Murió Theodorakis, pero las cenizas no podrán borrar las cicatrices de 1943, esas heridas que el fascismo tatuó en su piel y en lo más hondo, rajaduras que le hicieron crecer, que blindaron sus huesos contra los Coroneles de colmillos curvos, contra todas las tempestades nacidas en el Norte.
“Murió Mikis Theodorakis y todos quedamos definitivamente huérfanos”.

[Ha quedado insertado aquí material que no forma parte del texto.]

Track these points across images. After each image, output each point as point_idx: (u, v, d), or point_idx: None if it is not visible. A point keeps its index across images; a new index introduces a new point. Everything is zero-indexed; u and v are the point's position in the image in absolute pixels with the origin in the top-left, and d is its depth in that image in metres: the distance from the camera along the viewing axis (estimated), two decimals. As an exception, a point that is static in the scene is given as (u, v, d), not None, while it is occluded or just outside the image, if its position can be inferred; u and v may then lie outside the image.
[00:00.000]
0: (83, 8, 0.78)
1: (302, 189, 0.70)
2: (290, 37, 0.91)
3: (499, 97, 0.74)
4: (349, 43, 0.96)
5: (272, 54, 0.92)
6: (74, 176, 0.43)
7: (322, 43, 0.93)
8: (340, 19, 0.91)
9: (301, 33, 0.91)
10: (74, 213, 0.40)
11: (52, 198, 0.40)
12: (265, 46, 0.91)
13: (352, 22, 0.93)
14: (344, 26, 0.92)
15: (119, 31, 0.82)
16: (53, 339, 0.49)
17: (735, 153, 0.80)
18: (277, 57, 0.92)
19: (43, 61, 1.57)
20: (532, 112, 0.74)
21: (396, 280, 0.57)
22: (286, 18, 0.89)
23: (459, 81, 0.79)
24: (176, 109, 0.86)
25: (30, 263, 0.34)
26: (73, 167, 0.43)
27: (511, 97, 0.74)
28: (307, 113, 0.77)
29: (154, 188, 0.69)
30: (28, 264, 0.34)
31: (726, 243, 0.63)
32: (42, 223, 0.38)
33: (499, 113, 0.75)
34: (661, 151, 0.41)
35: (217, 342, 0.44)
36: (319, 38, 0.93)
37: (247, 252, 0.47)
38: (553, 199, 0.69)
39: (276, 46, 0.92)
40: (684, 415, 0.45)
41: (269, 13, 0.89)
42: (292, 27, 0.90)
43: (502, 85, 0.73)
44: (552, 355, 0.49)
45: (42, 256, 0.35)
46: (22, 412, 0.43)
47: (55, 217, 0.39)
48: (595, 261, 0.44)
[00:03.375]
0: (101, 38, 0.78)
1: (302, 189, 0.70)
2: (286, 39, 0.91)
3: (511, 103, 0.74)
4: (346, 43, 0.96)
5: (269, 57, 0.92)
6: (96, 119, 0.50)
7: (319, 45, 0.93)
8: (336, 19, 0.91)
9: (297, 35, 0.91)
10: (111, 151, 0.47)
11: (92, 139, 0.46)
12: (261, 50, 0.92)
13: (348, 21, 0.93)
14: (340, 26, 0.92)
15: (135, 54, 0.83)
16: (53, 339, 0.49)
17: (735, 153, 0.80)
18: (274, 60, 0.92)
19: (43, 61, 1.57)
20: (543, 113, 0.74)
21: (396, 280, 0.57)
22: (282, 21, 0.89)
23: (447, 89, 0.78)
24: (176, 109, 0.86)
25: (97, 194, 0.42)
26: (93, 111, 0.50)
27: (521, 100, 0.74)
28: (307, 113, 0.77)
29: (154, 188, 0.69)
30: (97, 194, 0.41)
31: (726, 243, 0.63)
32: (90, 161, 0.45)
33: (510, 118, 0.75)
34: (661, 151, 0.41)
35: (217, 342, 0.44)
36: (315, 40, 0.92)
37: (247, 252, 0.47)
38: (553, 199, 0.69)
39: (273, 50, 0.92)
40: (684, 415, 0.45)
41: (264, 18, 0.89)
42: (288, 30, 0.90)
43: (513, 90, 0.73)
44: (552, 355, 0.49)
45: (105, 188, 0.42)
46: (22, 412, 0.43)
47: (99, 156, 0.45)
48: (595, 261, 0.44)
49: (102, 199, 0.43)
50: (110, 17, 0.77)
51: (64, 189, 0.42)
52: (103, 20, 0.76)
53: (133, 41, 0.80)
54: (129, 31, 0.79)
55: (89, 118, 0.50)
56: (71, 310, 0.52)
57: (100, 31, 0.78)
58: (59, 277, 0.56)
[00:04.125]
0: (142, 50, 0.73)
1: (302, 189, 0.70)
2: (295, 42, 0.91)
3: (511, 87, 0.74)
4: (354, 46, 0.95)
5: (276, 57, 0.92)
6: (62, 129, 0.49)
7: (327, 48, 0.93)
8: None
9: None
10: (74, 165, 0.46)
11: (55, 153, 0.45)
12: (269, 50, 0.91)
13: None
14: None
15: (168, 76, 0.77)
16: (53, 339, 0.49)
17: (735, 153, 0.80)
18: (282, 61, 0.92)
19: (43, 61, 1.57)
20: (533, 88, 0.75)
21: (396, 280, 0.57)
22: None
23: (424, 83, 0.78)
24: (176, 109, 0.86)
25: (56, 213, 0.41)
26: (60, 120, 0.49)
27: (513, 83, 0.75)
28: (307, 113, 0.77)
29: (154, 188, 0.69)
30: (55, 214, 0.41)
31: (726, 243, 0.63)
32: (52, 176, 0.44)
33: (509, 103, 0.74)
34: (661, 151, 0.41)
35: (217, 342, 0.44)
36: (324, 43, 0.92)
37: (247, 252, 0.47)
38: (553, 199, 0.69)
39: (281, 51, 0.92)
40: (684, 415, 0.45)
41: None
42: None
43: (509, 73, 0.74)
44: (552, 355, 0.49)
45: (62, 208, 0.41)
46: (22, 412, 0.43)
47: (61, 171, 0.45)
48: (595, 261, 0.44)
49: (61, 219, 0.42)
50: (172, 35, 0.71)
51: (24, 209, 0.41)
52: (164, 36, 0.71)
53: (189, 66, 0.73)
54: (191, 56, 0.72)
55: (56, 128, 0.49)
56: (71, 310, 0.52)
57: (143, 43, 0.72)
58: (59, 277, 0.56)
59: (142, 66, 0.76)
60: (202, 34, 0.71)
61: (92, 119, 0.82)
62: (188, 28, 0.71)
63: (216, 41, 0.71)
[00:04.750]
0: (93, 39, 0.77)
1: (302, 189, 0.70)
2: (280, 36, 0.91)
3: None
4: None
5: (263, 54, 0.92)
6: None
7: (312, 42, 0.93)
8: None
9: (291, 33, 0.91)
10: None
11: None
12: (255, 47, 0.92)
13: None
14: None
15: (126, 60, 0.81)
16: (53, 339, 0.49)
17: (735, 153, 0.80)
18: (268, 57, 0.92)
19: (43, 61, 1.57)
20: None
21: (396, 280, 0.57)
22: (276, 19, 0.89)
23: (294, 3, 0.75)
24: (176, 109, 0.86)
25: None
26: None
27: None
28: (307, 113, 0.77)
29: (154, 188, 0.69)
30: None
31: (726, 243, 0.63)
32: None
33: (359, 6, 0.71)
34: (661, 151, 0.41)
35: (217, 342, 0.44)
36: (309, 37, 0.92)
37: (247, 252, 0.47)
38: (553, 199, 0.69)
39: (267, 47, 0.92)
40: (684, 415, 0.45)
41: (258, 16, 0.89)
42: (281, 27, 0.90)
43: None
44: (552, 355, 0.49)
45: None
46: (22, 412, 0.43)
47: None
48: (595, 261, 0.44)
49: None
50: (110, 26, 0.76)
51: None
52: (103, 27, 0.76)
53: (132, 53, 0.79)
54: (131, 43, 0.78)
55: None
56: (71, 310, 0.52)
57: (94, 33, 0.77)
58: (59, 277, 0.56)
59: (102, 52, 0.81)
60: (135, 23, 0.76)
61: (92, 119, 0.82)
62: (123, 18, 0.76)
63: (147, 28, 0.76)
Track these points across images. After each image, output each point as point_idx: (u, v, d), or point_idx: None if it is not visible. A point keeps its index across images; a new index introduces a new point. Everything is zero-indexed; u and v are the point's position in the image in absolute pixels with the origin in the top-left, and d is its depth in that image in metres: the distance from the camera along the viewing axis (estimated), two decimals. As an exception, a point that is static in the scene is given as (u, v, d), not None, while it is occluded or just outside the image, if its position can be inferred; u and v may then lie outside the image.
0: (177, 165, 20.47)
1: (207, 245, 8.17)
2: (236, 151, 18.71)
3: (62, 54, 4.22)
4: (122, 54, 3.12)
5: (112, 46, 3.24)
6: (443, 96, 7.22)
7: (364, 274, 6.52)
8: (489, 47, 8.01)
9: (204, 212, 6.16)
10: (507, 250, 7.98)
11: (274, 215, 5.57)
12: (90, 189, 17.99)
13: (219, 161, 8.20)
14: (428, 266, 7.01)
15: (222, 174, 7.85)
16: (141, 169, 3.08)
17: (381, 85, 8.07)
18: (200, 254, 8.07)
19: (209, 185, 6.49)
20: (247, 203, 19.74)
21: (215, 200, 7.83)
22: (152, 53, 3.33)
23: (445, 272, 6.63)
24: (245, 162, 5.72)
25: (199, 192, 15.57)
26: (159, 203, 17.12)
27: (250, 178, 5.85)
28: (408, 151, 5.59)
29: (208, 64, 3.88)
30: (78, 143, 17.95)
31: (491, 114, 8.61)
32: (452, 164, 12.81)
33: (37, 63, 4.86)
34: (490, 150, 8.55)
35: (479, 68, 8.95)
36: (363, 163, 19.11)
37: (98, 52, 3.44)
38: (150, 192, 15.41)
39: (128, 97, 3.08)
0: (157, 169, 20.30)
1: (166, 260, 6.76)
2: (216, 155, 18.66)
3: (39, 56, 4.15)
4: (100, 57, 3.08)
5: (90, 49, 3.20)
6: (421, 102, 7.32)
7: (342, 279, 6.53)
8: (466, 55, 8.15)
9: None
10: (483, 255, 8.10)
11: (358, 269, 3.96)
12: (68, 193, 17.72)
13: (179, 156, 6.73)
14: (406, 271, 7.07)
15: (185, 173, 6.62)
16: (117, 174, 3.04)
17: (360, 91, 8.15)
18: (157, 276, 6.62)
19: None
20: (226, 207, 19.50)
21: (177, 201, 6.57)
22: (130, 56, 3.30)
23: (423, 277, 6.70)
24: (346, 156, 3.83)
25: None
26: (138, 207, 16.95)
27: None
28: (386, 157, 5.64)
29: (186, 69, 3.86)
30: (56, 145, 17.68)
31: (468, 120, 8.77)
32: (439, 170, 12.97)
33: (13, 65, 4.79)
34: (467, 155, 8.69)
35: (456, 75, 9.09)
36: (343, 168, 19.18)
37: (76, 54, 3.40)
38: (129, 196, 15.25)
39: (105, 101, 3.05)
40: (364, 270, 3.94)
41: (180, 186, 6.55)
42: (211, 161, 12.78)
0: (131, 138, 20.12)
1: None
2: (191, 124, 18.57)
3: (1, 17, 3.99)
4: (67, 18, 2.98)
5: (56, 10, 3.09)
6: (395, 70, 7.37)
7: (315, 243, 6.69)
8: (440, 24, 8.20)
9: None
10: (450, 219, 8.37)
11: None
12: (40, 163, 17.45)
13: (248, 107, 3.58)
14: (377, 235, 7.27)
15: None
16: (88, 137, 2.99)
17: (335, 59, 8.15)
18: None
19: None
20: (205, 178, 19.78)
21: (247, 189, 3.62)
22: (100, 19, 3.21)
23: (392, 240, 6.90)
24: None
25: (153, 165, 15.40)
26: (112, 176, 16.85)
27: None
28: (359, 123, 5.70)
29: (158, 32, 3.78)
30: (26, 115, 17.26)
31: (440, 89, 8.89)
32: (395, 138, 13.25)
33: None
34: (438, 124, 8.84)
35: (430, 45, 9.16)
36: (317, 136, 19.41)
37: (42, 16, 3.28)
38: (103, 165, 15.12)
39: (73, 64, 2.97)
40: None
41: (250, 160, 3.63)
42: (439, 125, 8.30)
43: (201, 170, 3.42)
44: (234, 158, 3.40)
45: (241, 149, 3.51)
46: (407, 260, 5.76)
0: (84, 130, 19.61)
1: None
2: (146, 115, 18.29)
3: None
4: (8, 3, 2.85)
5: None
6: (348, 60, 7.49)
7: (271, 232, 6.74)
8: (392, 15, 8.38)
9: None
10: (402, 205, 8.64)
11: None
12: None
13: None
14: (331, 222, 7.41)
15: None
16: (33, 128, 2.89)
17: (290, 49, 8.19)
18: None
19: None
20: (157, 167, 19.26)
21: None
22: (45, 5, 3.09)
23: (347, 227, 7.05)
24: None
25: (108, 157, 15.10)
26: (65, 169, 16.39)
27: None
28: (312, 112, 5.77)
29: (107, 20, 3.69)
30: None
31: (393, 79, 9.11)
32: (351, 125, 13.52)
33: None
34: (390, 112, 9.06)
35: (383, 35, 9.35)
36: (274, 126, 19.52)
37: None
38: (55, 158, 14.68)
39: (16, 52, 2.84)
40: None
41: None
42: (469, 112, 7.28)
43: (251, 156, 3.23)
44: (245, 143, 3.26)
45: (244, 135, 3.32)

Ahora, cuando escribo estas palabras. Ahora, en este mismo instante, alguien me dice que partió Enrique Molina, el hermano, el actor que vi nacer en las altas calles de Santiago de Cuba y que no se borró nunca, supo siempre que el fin no era solo tocarlo sino perseguir el sueño, sin importar el gesto de las espaldas que se alejan. Recuerdas, Molina, ese día que insiste en buscar acomodo en la memoria, esa tarde perdida, donde tú y yo, junto a Pomares, jugábamos a reproducir la danza inmortal de Zorba el griego. Nos faltaba la guitarra de sol, el nácar impoluto de su tapa, el mástil estirándose para tocar las estrellas, el bronce sonoro de sus trastes, los tres pares de cuerdas donde habitaba toda la música, las vibraciones más hondas de la sangre, el pelo suelto de las mujeres de las islas griegas y la indomable voluntad de los hombres.
Murió Mikis Theodorakis y todos quedamos definitivamente huérfanos.